In response to the higher call volume, the organization decided to seek out volunteer attorneys, and posted an online job opening.
Aside from the very first answer from an anonymous out-of-work lawyer outraged at the prospect of being asked to work for free, the response was overwhelming and positive.
Seeking to fill only 40 volunteer positions, CARPLS received over 100 resumes in just a few days, and removed the job posting.
“We didn’t know what to expect,” Schwartz says. “We were very excited and pleased but after the resume deluge continued, it took a little of the pleasure out of it. We were witnessing a very large community of unemployed attorneys out there. It went from sweet to bittersweet. But, then again, we met (them) and they have been really upbeat and really positive.”
The organization trained the volunteer attorneys in the areas of landlord and tenant issues, consumer debt and family law matters.
With a commitment of only four hours a week, the attorneys are able to attend to the otherwise full-time job of finding a job.
Adams, a 31-year-old Naperville resident, is still working at the car dealership while he makes the transition back into law. He spends part of his day off during the week at CARPLS.
“This is perfect. This is a way to get back into the law, thinking like an attorney again, and get some experience that will make up for the fact that it’s been about two years since I practiced law,” says Adams.
For Kathleen Dravillas Olivi, CARPLS Works also works for her. Olivi is a mother of three who spent 18 years at the Attorney General’s office before moving her family to Southern California, where she worked in a large practice defending corporate clients. For personal reasons, the family decided to move back to Chicago, and Olivi is looking for a job while volunteering at CARPLS Works.

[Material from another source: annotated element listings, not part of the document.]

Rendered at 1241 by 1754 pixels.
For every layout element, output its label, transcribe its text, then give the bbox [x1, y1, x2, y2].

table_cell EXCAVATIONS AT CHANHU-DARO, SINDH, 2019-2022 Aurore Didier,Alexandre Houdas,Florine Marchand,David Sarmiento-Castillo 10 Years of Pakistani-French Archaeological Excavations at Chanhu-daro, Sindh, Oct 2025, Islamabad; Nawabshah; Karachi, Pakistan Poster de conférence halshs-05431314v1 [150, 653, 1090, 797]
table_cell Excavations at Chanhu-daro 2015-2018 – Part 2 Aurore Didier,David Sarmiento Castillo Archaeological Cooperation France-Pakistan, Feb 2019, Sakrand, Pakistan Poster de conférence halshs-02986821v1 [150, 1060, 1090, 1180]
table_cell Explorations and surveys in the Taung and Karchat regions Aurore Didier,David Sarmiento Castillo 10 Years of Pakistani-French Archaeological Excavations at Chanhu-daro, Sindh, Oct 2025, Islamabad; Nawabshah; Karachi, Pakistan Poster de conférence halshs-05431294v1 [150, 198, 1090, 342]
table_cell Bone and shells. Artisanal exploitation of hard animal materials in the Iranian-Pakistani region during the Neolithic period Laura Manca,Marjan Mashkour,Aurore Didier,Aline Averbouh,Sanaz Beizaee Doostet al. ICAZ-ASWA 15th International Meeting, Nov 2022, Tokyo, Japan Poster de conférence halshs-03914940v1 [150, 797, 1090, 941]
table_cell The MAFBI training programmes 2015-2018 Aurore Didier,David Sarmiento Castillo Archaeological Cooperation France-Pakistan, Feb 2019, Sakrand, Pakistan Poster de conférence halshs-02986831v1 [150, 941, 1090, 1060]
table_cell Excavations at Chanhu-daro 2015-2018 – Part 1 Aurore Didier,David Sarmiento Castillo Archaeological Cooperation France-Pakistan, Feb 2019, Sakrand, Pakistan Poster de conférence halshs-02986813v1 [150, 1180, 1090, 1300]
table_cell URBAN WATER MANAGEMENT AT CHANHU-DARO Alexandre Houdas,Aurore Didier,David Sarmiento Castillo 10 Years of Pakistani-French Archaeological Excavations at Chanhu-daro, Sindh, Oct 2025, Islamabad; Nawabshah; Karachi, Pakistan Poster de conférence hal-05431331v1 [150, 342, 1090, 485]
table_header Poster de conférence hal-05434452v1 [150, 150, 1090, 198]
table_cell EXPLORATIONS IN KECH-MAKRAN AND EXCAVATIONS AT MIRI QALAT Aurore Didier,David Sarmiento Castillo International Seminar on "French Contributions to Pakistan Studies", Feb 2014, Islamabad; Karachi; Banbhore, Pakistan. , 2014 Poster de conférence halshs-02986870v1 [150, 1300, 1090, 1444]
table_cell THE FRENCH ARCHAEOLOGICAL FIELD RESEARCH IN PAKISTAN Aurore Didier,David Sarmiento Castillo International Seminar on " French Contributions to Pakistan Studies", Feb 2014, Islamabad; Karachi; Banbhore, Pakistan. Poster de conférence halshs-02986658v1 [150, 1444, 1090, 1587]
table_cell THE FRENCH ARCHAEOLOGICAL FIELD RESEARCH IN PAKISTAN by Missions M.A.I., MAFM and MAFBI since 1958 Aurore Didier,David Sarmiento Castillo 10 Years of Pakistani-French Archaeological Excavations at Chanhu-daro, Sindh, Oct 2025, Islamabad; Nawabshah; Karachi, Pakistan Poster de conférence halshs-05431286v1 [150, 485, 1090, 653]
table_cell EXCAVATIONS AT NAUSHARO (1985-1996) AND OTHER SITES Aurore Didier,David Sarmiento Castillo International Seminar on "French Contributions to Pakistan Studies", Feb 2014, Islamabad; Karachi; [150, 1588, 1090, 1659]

“It’s really good to be here because I’m learning some new areas of the law and opening my eyes a little bit wider,” says Olivi. “From the moment you turn the phones on to the moment you walk out the door, there are calls waiting. It gives you a sense of the magnitude of the problem of poverty and the problems that people face.”
The Chicago Bar Foundation, the charitable arm of the Chicago Bar Association, also sees the mutual benefit.
“It makes the best of a difficult economic situation,” says Kelly Tautges, Director of Pro Bono at the foundation. “(The lawyers) can take the time to give back to the community and utilize their skills in a meaningful way while looking for whatever they are going to do next. “
Adams, of Naperville, says: “Just coming here definitely makes everybody feel good. It helps lift everybody’s spirits a little bit."
He added: "We get folks that have nowhere else to turn. They’re always very, very grateful. They (hang up) with a smile and we hang up with a smile as well, knowing that we were able to help them in what is, obviously, a difficult time.”